Source : BUSINESS_STANDARD
Last Updated: Thu, Nov 10, 2011 01:21 hrs

Greek Prime Minister George Papandreou said he was stepping down on Wednesday without saying who would succeed him as the nation heads toward an economic precipice, but party sources said political leaders had agreed it would be the speaker of parliament.

Parties from left and right settled on veteran socialist Filippos Petsalnikos, barring-last minute snags, the sources said, turning to their own political class after ditching a plan to recruit a former top European Central Bank official. In a television address before heading to meet the president, Papandreou wished the new prime minister well without giving any name and declared that Greece had avoided bankruptcy.

It was left to the party sources to give Greeks some idea of who their leader will be until early elections are held in February.

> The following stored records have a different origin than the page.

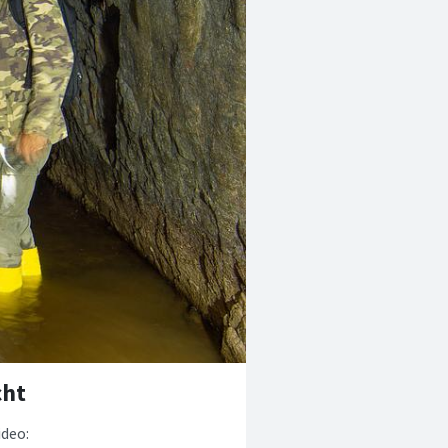
cht
ideo: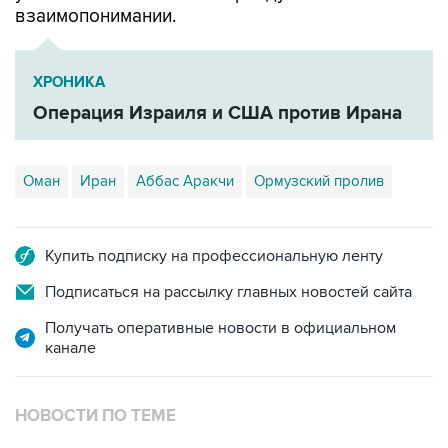
взаимопонимании.
ХРОНИКА
Операция Израиля и США против Ирана
Оман
Иран
Аббас Аракчи
Ормузский пролив
Купить подписку на профессиональную ленту
Подписаться на рассылку главных новостей сайта
Получать оперативные новости в официальном
канале
НОВОСТИ ПО ТЕМЕ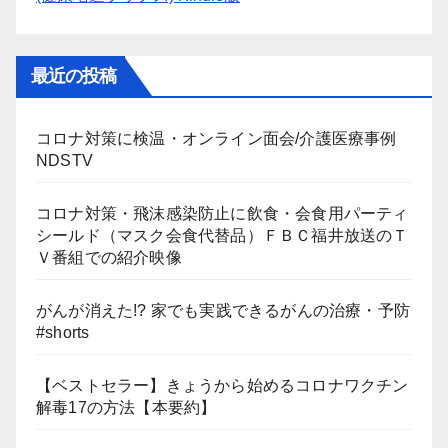
最近の投稿
コロナ対策に検温・オンライン面会/介護医療事例
NDSTV
コロナ対策・飛沫感染防止に飲食・会食用パーティ
シールド（マスク会食代替品）ＦＢＣ福井放送のＴ
Ｖ番組での紹介映像
がんが消えた!? 家でも実践できるがんの治療・予防
#shorts
【ベストセラー】きょうから始めるコロナワクチン
解毒17の方法【本要約】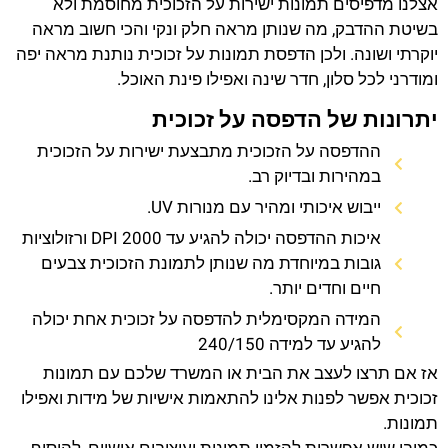
אצלנו מדפיסים תמונות ישירות על הזכוכית מחוסמת ולא
בשיטת ההדבק, מה שנותן מראה חלק ונקי והכי חשוב מראה
יוקרתי ושונה. ולכן הדפסת תמונות על זכוכית נותנת מראה יפה
ומודרני לכל סלון, חדר שינה ואפילו פינת האוכל.
יתרונות של הדפסה על זכוכית
ההדפסה על הזכוכית מתבצעת ישירות על הזכוכית
במהירות ובדיוק רב.
ייבוש איכותי ומהיר עם מנורות UV.
איכות ההדפסה יכולה להגיע עד 2000 DPI ורזולוציות
גובות במיוחדת מה שנותן לתמונת הזכוכית צבעים
חיים וחדים יותר.
המידה המקסימלית להדפסה על זכוכית אחת יכולה
להגיע עד למידה 240/150
אז אם תרצו לעצב את הבית או המשרד שלכם עם תמונות
זכוכית אפשר לפנות אלינו להתאמות אישיות של מידות ואפילו
תמונות.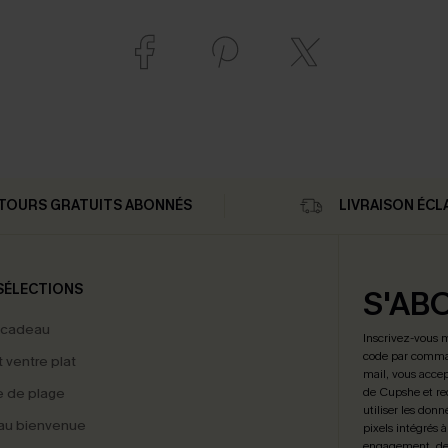
TOURS GRATUITS ABONNÉS
LIVRAISON ÉCL
SÉLECTIONS
S'AB
 cadeau
Inscrivez-vous 
code par comman
t ventre plat
mail, vous accep
 de plage
de Cupshe et re
utiliser les donn
au bienvenue
pixels intégrés à
engagement, de 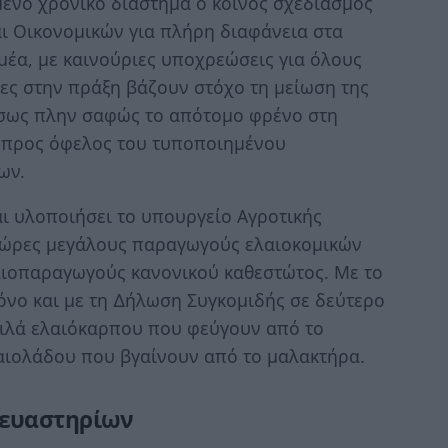
µενο χρονικό διάστηµα ο κοινός σχεδιασµός
ι Οικονοµικών για πλήρη διαφάνεια στα
µέα, µε καινούριες υποχρεώσεις για όλους
οίες στην πράξη βάζουν στόχο τη µείωση της
έσως πλην σαφώς το απότοµο φρένο στη
έ προς όφελος του τυποποιηµένου
ων.
αι υλοποιήσει το υπουργείο Αγροτικής
 χώρες µεγάλους παραγωγούς ελαιοκοµικών
αιοπαραγωγούς κανονικού καθεστώτος. Με το
νο και µε τη ∆ήλωση Συγκοµιδής σε δεύτερο
 κιλά ελαιόκαρπου που φεύγουν από το
ελαιολάδου που βγαίνουν από το µαλακτήρα.
κευαστηρίων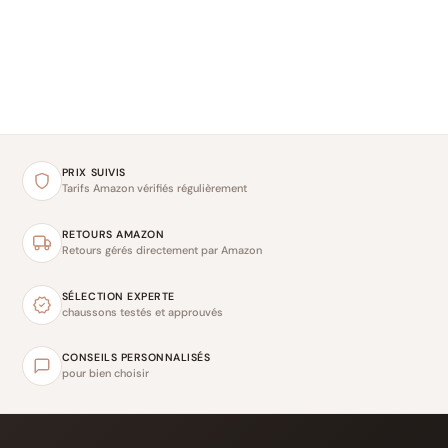
PRIX SUIVIS
Tarifs Amazon vérifiés régulièrement
RETOURS AMAZON
Retours gérés directement par Amazon
SÉLECTION EXPERTE
chaussons testés et approuvés
CONSEILS PERSONNALISÉS
pour bien choisir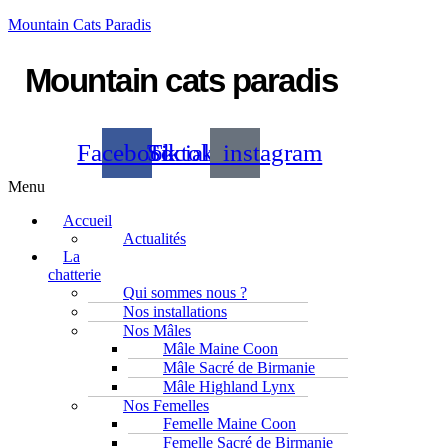
Mountain Cats Paradis
Mountain cats paradis
Facebook
Tiktok
Social_instagram
Menu
Accueil
Actualités
La
chatterie
Qui sommes nous ?
Nos installations
Nos Mâles
Mâle Maine Coon
Mâle Sacré de Birmanie
Mâle Highland Lynx
Nos Femelles
Femelle Maine Coon
Femelle Sacré de Birmanie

They named speaker Filippos Petsalnikos, 60, who founded the PASOK party along with Papandreou's father Andreas, Greece's first socialist prime minister.

However, they warned against taking anything for granted.

"We have agreed on Petsalnikos but things can change between now and when the prime minister sees the president," a source close to the discussions between PASOK and the conservative opposition New Democracy told Reuters on condition of anonymity.

Earlier optimistic reports have proved premature as the parties bickered over who should take the poisoned chalice and lead a government that will impose yet more crippling austerity on an angry electorate.

With Greeks and the European Union clamoring for an end to the game of political cat-and-mouse, the central bank governor earlier made a rare intervention to say a new coalition was imperative for securing a 130 billion euro bailout.

"Political uncertainty has added to the stress facing the economy and the banking system," Bank of Greece Governor George Provopoulos said in a statement.

"Any delay in forming a new government threatens to damage further the country's credibility."

Greece will run out of money next month unless the new government comes to terms with the EU and IMF, Greece's last remaining lenders.

Greece's international lenders had put their faith in a plan for Lucas Papademos, a former vice-president of the European Central Bank, to head the new government as a technocrat and give it the credibility that politicians lost long ago.

But that idea stalled in the small hours, apparently over politicians' refusal to let Papademos pick his own team to tackle Greece's overwhelming debt and budget problems.